Tillinac en poésie
On le connaît essayiste (le Dictionnaire Amoureux du Général, l’Âme Française), romancier (le Bonheur à Souillac, Maisons de famille et bien d’autres). Mais Tillinac, le blueseman de Spleen en Corrèze est un poète qui ne s’ignore pas, pratique la stance avec des grâces verlainiennes, la désespérance et le culte du souvenir façon Apollinaire. Son pont favori ne se nomme pas Mirabeau. Mais c’est lui des regrets où coulent toutes les nostalgies, les « chimères éplorées » et « l’écume triste » du passé.
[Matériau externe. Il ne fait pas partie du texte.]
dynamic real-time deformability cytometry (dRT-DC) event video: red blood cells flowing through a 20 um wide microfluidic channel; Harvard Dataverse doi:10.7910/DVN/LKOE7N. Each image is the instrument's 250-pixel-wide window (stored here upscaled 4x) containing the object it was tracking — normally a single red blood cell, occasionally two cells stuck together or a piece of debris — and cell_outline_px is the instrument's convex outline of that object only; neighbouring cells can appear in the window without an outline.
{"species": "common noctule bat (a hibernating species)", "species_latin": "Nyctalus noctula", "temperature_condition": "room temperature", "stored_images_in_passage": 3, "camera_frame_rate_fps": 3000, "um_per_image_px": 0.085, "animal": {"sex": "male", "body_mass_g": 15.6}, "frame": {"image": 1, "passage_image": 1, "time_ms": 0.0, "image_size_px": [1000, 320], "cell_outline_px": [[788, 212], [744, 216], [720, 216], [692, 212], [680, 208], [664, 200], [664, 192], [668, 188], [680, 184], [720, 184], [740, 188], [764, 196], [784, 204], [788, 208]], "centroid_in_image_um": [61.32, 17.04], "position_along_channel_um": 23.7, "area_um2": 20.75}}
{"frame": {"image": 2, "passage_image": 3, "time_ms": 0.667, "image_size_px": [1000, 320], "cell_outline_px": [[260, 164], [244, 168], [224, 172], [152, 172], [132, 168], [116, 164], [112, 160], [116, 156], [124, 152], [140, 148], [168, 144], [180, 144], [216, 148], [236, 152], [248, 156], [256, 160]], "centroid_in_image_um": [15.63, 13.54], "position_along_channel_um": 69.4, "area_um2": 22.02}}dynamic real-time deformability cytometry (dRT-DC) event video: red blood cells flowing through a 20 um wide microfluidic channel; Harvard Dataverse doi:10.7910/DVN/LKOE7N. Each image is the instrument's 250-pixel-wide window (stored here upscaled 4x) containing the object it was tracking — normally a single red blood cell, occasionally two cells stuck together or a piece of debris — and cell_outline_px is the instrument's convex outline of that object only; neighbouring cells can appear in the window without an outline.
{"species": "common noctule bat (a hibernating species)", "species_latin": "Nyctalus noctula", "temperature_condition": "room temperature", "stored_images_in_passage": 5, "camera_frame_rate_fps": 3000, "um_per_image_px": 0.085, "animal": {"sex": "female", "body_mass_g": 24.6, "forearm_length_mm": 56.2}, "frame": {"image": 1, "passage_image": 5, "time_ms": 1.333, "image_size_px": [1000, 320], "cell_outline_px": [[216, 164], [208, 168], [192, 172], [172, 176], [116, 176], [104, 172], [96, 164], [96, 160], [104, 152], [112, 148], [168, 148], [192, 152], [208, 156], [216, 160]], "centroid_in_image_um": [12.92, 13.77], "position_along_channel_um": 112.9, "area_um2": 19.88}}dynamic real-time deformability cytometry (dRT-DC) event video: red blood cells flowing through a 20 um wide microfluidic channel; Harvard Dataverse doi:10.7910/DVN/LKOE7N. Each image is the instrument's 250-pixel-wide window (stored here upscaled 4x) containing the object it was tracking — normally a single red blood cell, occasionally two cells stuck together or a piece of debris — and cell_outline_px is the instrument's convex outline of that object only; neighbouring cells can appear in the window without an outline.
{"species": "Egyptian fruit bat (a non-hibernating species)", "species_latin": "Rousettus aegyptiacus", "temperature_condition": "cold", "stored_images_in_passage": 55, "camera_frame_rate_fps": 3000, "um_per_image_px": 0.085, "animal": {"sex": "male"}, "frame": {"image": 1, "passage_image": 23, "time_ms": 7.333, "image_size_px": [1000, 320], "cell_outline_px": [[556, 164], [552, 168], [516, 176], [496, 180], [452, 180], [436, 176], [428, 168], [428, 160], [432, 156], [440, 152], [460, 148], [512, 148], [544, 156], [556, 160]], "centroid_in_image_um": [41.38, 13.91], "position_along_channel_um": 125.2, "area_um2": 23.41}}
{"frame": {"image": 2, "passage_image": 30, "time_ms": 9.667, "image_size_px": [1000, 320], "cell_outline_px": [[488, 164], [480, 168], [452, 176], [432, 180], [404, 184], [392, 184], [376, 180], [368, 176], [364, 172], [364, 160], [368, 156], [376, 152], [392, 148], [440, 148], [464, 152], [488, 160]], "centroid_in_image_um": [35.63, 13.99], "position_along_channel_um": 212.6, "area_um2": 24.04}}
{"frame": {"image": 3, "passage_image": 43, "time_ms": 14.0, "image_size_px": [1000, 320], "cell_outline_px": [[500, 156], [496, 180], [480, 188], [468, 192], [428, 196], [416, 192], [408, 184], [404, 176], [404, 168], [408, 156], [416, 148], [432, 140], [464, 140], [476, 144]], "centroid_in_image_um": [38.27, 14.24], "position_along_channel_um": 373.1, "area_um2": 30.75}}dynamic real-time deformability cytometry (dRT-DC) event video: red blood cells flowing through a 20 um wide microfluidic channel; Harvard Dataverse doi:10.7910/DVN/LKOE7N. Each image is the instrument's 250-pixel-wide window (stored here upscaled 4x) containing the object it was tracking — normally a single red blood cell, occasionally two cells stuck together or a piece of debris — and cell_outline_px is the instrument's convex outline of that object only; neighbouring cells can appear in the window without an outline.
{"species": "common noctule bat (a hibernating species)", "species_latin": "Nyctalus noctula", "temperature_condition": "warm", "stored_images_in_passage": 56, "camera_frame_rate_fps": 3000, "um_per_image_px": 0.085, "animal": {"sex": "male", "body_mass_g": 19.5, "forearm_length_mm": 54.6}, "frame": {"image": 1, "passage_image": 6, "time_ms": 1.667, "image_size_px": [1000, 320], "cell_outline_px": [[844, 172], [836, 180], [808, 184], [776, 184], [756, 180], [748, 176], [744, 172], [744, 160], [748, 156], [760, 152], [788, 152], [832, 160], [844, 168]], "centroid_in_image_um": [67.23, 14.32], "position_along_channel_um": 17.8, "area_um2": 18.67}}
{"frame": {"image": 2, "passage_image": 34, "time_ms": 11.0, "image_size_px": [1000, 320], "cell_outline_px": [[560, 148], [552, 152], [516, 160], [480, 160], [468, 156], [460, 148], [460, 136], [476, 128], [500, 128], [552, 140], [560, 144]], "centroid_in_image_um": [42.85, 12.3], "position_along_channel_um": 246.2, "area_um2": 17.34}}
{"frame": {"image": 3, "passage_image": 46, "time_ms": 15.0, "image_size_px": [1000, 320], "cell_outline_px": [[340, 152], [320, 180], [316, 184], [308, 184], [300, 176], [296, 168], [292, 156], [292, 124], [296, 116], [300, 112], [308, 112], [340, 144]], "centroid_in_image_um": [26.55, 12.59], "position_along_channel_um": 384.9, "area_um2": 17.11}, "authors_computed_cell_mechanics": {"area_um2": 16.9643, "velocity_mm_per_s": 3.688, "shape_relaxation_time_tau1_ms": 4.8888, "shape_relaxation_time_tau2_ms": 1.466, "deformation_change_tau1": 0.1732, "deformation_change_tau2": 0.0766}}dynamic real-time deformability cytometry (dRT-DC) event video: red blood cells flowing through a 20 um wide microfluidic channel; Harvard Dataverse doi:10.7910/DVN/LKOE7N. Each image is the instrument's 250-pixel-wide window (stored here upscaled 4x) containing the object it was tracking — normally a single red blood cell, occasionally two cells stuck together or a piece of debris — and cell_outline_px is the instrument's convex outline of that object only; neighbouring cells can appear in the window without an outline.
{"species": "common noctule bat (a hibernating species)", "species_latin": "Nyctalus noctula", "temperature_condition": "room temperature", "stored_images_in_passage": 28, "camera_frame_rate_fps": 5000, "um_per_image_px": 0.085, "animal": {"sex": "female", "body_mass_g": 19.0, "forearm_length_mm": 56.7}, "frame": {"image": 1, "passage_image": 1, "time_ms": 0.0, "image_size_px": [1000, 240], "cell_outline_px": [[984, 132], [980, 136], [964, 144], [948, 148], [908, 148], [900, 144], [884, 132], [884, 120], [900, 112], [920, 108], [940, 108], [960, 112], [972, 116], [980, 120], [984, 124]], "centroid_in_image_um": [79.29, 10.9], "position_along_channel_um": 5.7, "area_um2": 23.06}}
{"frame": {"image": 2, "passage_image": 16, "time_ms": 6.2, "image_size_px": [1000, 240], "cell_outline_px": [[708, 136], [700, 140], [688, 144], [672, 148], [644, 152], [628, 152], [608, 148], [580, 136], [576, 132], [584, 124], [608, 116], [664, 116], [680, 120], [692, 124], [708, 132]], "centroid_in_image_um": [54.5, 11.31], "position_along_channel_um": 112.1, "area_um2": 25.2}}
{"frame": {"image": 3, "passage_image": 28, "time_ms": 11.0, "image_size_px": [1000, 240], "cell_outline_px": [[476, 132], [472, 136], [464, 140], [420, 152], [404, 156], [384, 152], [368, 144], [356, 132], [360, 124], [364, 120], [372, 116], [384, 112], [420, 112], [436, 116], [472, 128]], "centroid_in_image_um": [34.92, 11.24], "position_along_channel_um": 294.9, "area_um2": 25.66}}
Il chante l’île Saint-Louis et le Pont de Sully, les quais de Béthune et de Bourbon, en souvenant d’un « flipper », d’un « juke box » et des « premiers brames de Johnny ». Fargue moderne, déambulant dans Paris, il chante la tombe de Baudelaire à Montparnasse et s’évade à Monte-Carlo pour évoquer un héros de Zweig ou à Lisbonne pour emprunter les pas de Pessoa. Ce Tillinac-là, sans acrimonie mais non sans grâce, charme avec force le lecteur convié en complice.
Sur le pont des regrets de Denis Tillinac (le Dilettante, 12 €, 96 pages).